> [TASK STATEMENT] Wherever a line of the data contains "tramer", copy that line.

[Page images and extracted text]

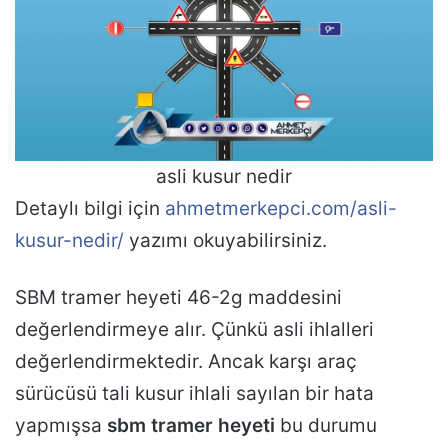
asli kusur nedir
Detaylı bilgi için
ahmetmerkepci.com/asli-
kusur-nedir/
yazımı okuyabilirsiniz.
SBM tramer heyeti 46-2g maddesini
değerlendirmeye alır. Çünkü asli ihlalleri
değerlendirmektedir. Ancak karşı araç
sürücüsü tali kusur ihlali sayılan bir hata
yapmışsa
sbm tramer heyeti
bu durumu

> [ANSWER FOR THIS EXERCISE]
SBM tramer heyeti 46-2g maddesini
sbm tramer heyeti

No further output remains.